# TEXT SEGMENT
-=-=-
George Petean as Count di Luna in “Il Trovatore.” Photo: Cory Weaver/

In the background of this, we learn that di Luna is the surviving son of his predecessor. He had a younger brother, but when their father saw a Roma woman standing near the child, the elder count claimed the woman put a curse on the baby and had her burned at the stake. With her dying words, she orders her daughter to enact vengeance on her behalf, which she does by kidnapping the supposedly cursed baby. Back in the present, the daughter has grown into the Roma mystic Azucena (Ekaterina Semenchuk, Russia) and the baby she stole was Manrico—the same Manrico now acting as rival to, unbeknownst to either of them, Count di Luna for the hand of Leonora.

Yeah, Il Trovatore has a well-earned reputation as being convoluted. What’s more, its depiction of Roma people is as controversial as that of Jews in The Merchant of Venice: both ethnicities are shown pretty sympathetically in their respective texts, but said texts lean heavy into gross stereotypes and have the primary ethnic character consumed by a vengeful bloodlust. 

To SF Opera’s credit, they side-step the “g”-word and actually use the term “Roma” in the subtitles. As I don’t speak Italian, I don’t know if this was limited to the titles or if the lyrics were also adjusted, but it’s brief enough that it doesn’t seem too anachronistic and considerate enough to show that the Opera admins were aware of the word as a slur. (Still, it appears several times in the show’s program. Mainly, for historical context, but it’s still used rather casually.)
-=-=-
# SHORT PROBLEM A
Could you put this sentence from the Il Trovatore review into Spanish: "Yeah, Il Trovatore has a well-earned reputation as being convoluted."
# SHORT PROBLEM B
Can you carry the Il Trovatore review on past its final sentence?
None of the rows matter here.

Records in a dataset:
-=-=-
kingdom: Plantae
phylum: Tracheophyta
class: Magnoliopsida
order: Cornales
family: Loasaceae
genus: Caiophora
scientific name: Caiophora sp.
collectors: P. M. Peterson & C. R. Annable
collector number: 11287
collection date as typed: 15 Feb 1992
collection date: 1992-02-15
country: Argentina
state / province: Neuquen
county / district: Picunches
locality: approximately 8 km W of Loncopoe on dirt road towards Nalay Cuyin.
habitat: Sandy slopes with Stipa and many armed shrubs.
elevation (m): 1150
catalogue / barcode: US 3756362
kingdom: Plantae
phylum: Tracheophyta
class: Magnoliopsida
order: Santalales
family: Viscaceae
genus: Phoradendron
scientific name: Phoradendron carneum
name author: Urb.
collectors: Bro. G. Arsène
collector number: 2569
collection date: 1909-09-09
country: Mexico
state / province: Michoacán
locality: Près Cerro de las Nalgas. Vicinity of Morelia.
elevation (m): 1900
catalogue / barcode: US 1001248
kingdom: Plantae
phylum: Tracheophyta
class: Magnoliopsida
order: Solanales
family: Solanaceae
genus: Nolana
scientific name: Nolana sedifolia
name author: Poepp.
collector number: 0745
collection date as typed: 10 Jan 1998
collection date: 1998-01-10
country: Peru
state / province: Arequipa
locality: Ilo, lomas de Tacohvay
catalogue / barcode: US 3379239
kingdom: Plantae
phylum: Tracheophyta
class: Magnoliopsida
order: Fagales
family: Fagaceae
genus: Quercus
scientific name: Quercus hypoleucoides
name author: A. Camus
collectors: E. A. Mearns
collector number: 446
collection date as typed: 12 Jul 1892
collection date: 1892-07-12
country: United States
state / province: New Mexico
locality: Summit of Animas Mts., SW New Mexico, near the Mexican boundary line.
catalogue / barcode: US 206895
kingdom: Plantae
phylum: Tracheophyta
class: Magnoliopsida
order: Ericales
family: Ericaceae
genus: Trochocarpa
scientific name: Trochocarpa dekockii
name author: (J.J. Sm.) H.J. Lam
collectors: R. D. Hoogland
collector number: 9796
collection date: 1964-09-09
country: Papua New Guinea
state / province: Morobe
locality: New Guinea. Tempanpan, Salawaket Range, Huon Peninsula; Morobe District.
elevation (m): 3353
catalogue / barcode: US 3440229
-=-=-
# RIGHT ANSWER A
Sí, Il Trovatore tiene una merecida fama de ser una obra enrevesada.

# RIGHT ANSWER B
Ekaterina Semenchuk as Azucena and Arturo Chacón-Cruz as Manrico in ‘Il Trovatore.’ Photo by Cory Weaver

Oddly enough, Charles Edwards’ two-part rotating set seems to compliment on the opera’s infamous time-jumping narrative. This is the opera that has major actions begin—a duel, a jailbreak, etc.—only for the scene to immediately end, the next scene taking place a considerable time later, leaving the audience to glean the outcome. This works with the large wall of Edwards’ set because it almost seems like the moving wall represents several pages of a book that were skipped over; as if we, the audience, were reading a novel and skipped a few important chapters.

Granted, we should all be so lucky to have our readings scored by Verdi and conducted by Eun Sun Kim.

Angel Blue, renowned for her performances as Clara in Porgy & Bess, makes the most out of the paper-thin Leonora. Her handle on the tricky vibrato of “Mira, d’acerbe lagrime” reminds one that we wish her the best in this most convoluted of plans. Ekaterina Semenchuk has a similar handle on Azucena, though her performance occasionally devolves into scenery-chewing in a way that doesn’t really help the opera’s portrayal of Roma. Both George Petean and Arturo Chacón-Cruz do well in their respective roles of di Luna and Manrico, but the latter suddenly seems lost, acting-wise, in the show’s final scenes.

‘Il Trovatore’ at SF Opera. Photo by Cory Weaver

As this was a livestream I watched from home, there were no CO² readings to take with my Aranet4 (though the smoke-filled air outside didn’t help). Nevertheless, the pre-show and intermission footage showed barely a handful of live attendees masked.

The urge to look at Il Trovatore in terms of scale lies in the fact that it’s really an intimate love-triangle tale with several unnecessary elements added onto it, as if its creators (original playwright Antonio García Gutiérrez, Verdi librettists Salvadore Cammarano and Leone Emanuele Bardare, and Verdi himself) thought the central story couldn’t stand on its own. Yet, they stuff it so much that they have more happening off-stage than on.

Still, the bloated story remains entertaining as it rushes from two-and-a-half-hour yarn to a full sprint to the final curtain. SF Opera finds those entertaining moments, even if they don’t fully subvert the inherent racism of the revived text.

IL TROVATORE runs through October 1 at the War Memorial Opera House, SF. Tickets and further info here.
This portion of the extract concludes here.